Jean-Pierre Bel resided as president of the senate following the Socialist Party's victory in the senate in 2011. He decided not to stand for re-election in 2014 and consequently stood down from his position as president, along with 57 other senators who did not run again for seats they already held in the senate. Bel did not run again for his seat in Ariége. Prior to the election, Jean-Pierre Raffarin, Gérard Larcher, and Philippe Marini were all touted as potential successors for the position of the senate president, all of them from the UMP. Following the 2014 election and the new right-wing majority, Gérard Larcher became the new president of the senate, a position which he had previously occupied from 2008 to 2011, when the UMP had controlled the senate. Larcher received 145 votes, which was slightly above Didier Guillaume of the Socialist Party, who received 112 votes. Phillippe Marini received only 1 vote during the presidency election process.

=== Gérard Larcher ===
Gérard Larcher first ran for the position of president of the senate in 2008, in which he was nominated against former prime minister Jean-Pierre Raffarin. Larcher won, receiving 173 votes. Jean-Pierre Bel received 134 votes, and other UMP candidates René Garrec and Jean-Pierre Raffarin received 19 and 2 votes respectively. In the 2011 senate election, the Socialist party and their allies won 177 seats, compared to 171 won by the right and centre-right. The loss of the senate to the left preceded Larcher's eventual removal from the position of Presidency.

=== Jean-Pierre Bel ===
Jean-Pierre Bel was successfully voted in as Senate President on 2 October 2011 following the French senate election in 2011. Bel was elected in with 179 votes, just ahead of Gérard Larcher who received 134 votes, and centrist senator Valérie Létard who received 29 votes. Bel also ran for president of the senate in 2008. He received 134 votes but was defeated by Larcher's 173 votes.

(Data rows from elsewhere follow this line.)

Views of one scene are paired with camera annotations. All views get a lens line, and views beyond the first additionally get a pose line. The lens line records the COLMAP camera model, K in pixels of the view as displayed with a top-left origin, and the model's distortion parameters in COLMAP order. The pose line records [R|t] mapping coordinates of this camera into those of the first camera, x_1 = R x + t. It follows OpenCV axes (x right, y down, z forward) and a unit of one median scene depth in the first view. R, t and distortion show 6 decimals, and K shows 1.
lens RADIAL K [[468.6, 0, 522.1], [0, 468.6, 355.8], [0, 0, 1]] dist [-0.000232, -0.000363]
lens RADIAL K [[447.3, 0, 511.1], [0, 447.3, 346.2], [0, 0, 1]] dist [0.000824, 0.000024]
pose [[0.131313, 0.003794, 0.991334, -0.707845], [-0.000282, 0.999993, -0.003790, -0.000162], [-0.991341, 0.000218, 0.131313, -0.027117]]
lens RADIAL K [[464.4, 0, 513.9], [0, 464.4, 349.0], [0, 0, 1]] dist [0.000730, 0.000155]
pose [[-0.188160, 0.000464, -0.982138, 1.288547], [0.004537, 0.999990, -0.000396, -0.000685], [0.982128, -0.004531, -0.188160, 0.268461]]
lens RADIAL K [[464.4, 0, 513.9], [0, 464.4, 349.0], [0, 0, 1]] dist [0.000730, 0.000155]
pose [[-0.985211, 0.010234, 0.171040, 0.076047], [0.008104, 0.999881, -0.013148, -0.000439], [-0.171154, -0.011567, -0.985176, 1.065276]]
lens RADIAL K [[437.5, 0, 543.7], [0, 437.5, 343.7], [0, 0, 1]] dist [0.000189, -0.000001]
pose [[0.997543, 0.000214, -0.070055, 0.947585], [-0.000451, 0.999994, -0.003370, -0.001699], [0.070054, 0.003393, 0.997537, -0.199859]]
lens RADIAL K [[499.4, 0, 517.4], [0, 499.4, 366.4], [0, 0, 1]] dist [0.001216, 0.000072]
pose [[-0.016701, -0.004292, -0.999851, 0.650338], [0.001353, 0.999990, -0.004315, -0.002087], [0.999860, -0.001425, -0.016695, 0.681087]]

=== Jean-Pierre Raffarin ===
Jean-Pierre Raffarin served as the vice president of the senate from 2011 to 2014. He was first elected to a position in the senate in 1995 in the region of Vienne, and was appointed to the position of Prime Minister in 2002 by the president at the time, Jacques Chirac. He attempted to become president of the senate in 2008 but was unsuccessful, as he was unable to secure the backing of the UMP, which Gérard Larcher instead received. Despite rumours of a potential run for senate president in 2014, he did not end up putting himself forward for the position.

== Ramifications in French Politics ==
The right-wing victory by the UMP in the senate helped former president Nicolas Sarkozy in his attempts to return to head the UMP, as it provided momentum through which he was able to build his position within the party. The result also exacerbated the public's negative sentiment towards the Socialist Party, as opinion polls following the senate election projected Marine Le Pen beating François Hollande in the 2017 presidential election. Additionally, the Socialist defeat in the senate further impeded progress of Hollande's economic plans for the nation, despite the Socialist Party still controlling the National Assembly at the time.

By March 2016 the senate composition had varied slightly. The senate was made up of 144 seats from The Republicans (the UMP renamed themselves to The Republicans in 2015), 109 from the Socialist Party, 42 from the UDI, 19 from the Communist Republic and Citizen Group, 17 from the Democratic and Social European Rally, 11 from the Ecologist Group, and 6 others.

The Republicans were projected to consolidate their majority in the 2017 senate election. The centrist Republic on the Move! party were consequently forced to attempt to ally themselves with centrists and moderate republicans, as the results of the 2014 senate election meant they were unable to rely on a left-wing senate majority in order to pass their pro-business reforms.